→ **Document passage**:
- - - - - - -
# Kingfish rigs



## Imaddictedtofishing (Nov 28, 2007)

I was going to start live baiting for kings but needed to know what rigs to use. I dont no whether to use a sinker a float or just let it free swin. Please help me!


----------



## sbd (Aug 18, 2006)

G'day Iatf, I'd use either a sinker & a float, or just a sinker (you'll need to be holding the rig for this). A sinker has the advantage of holding the livebait down, and also slowing it down to make the bait easier for the kingfish to eat. A float rig can work well, but is more cumbersome when you hook up. We've been using downriggers which have the advantage of releasing the weight when you hook up.

I pretie short traces with a single snelled hook at one end and a stainless ring at the other end. My mainline terminates in a trace running to a snap that I connect to the ring on the hook trace. If I'm not going to downrig, I add a sinker on the trace above the snap, if I am downrigging I put the leader (just below the join to the mainline) in the clip, with no sinker. There are many variations on precise technique. Fishing landbased I found the float rig useful, from the yak I prefer it without.
- - - - - - -
→ **Input data**:
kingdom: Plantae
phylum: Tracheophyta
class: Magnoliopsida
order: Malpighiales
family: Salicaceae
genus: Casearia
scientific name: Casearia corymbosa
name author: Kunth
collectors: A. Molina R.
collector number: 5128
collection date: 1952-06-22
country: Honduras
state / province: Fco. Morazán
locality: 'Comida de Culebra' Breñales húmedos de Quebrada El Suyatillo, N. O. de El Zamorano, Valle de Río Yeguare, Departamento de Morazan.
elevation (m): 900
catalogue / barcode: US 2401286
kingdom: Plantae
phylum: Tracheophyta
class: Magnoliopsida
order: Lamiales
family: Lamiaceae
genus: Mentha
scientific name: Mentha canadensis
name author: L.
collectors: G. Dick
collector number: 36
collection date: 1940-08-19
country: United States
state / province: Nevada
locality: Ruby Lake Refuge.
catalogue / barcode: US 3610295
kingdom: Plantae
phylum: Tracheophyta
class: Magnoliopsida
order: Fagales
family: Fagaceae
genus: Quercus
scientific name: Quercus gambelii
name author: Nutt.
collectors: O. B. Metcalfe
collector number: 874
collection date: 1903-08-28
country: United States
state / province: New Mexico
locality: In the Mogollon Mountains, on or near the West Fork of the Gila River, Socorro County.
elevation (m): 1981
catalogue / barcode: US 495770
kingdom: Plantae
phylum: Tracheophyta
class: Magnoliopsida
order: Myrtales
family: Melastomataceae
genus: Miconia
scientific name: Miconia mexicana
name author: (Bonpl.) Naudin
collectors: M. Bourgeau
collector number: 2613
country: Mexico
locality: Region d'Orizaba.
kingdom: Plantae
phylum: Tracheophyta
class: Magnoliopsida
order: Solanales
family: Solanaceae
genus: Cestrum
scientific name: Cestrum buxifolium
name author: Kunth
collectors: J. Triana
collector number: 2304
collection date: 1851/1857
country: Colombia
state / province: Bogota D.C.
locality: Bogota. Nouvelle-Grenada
- - - - - - -
→ **Stated goal A**: Repeat the kingfish rigs thread in full, word for word.
→ **Stated goal B**: Give the stretch of the records from the line containing "genus: Miconia" through the end of the records, swapping "collector number" for "collector no." and leaving everything else as it is.

→ **Full output A**:
# Kingfish rigs



## Imaddictedtofishing (Nov 28, 2007)

I was going to start live baiting for kings but needed to know what rigs to use. I dont no whether to use a sinker a float or just let it free swin. Please help me!


----------



## sbd (Aug 18, 2006)

G'day Iatf, I'd use either a sinker & a float, or just a sinker (you'll need to be holding the rig for this). A sinker has the advantage of holding the livebait down, and also slowing it down to make the bait easier for the kingfish to eat. A float rig can work well, but is more cumbersome when you hook up. We've been using downriggers which have the advantage of releasing the weight when you hook up.

I pretie short traces with a single snelled hook at one end and a stainless ring at the other end. My mainline terminates in a trace running to a snap that I connect to the ring on the hook trace. If I'm not going to downrig, I add a sinker on the trace above the snap, if I am downrigging I put the leader (just below the join to the mainline) in the clip, with no sinker. There are many variations on precise technique. Fishing landbased I found the float rig useful, from the yak I prefer it without.

→ **Full output B**:
genus: Miconia
scientific name: Miconia mexicana
name author: (Bonpl.) Naudin
collectors: M. Bourgeau
collector no.: 2613
country: Mexico
locality: Region d'Orizaba.
kingdom: Plantae
phylum: Tracheophyta
class: Magnoliopsida
order: Solanales
family: Solanaceae
genus: Cestrum
scientific name: Cestrum buxifolium
name author: Kunth
collectors: J. Triana
collector no.: 2304
collection date: 1851/1857
country: Colombia
state / province: Bogota D.C.
locality: Bogota. Nouvelle-Grenada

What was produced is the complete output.